At 350 words, the final document is slashed from drafts seen by civil society observers.
It says Pakistan will need affordable sources of power generation to develop – a nod to the Chinese-backed coal fleet under construction.
The country “is committed to reduce its emissions after reaching peak levels,” the UN submission said, but has insufficient data to set specific goals.
Analysis is under way to determine potential carbon cuts, it promised, as well as investment needed to adapt to the impacts of climate change.
Pakistan produced 0.7% of global greenhouse gas emissions in 2010, according to EU data.
Leaked earlier versions of the plan set out options to cut greenhouse gas emissions 10-20% from business as usual by 2030, subject to international support.
Climate experts at the time criticised the numbers as lacking ambition.

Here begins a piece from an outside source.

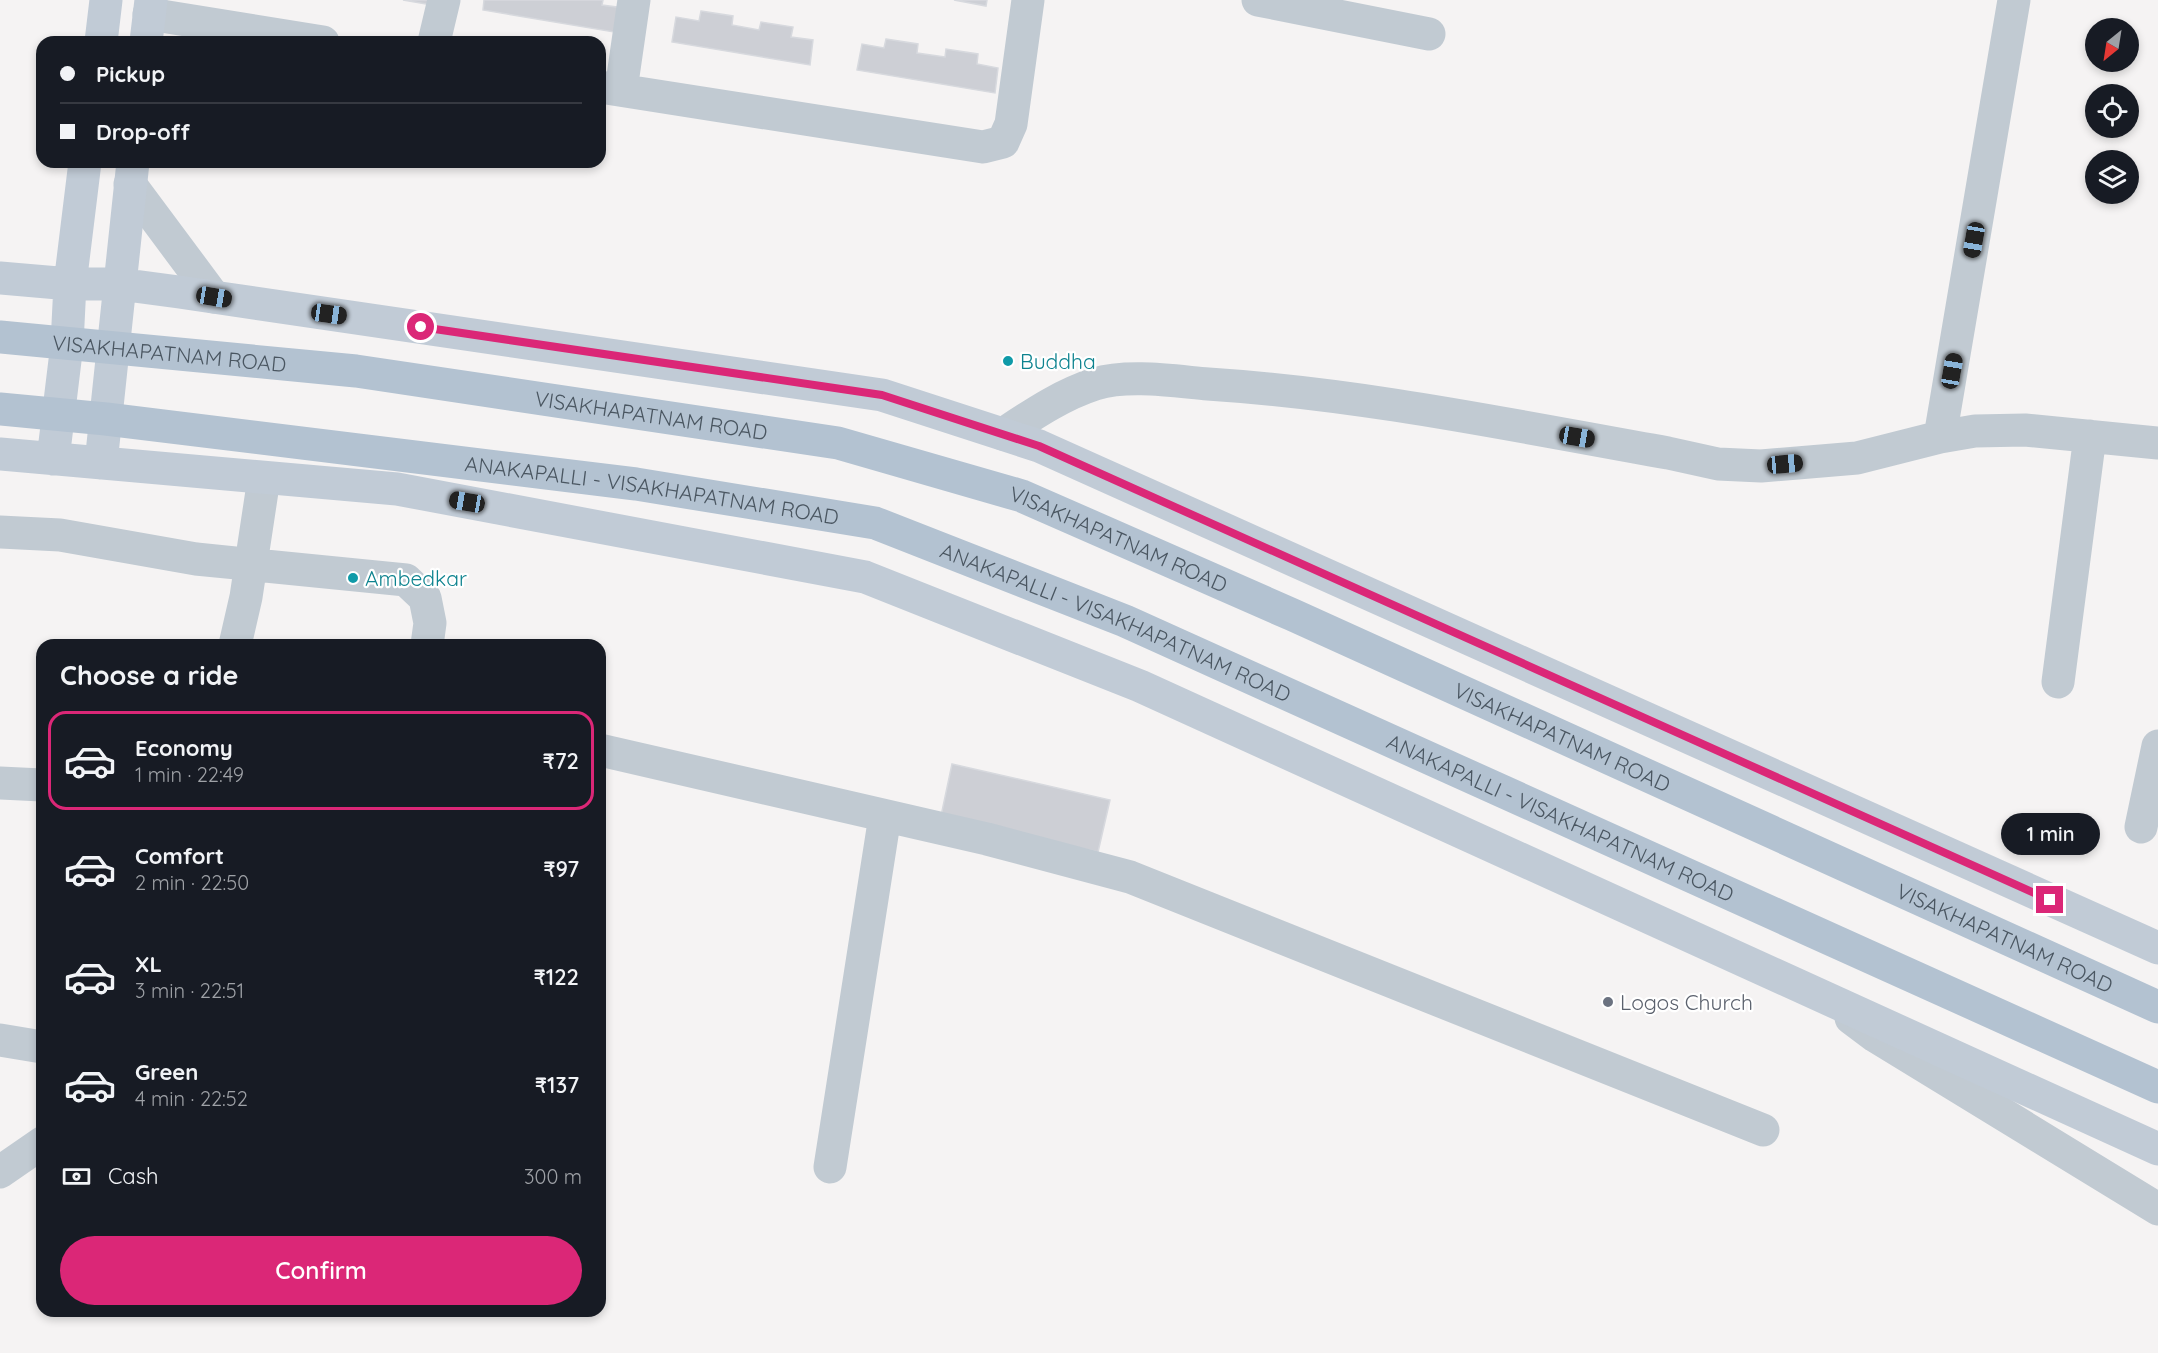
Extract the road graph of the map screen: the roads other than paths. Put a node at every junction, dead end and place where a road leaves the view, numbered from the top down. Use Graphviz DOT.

Yet even those figures were conspicuously absent from the one-pager approved by the prime minister.
Kashmala Kakakhel, a Pakistani development consultant, told Climate Home there had been some pushback from industry.
Coming amid rising power demand and frequent blackouts, the attitude was “dirty or clean, just give us the energy,” she said.
“I think it is a missed opportunity,” she added, as initiatives like the Green Climate Fund will be providing support for cleaner projects.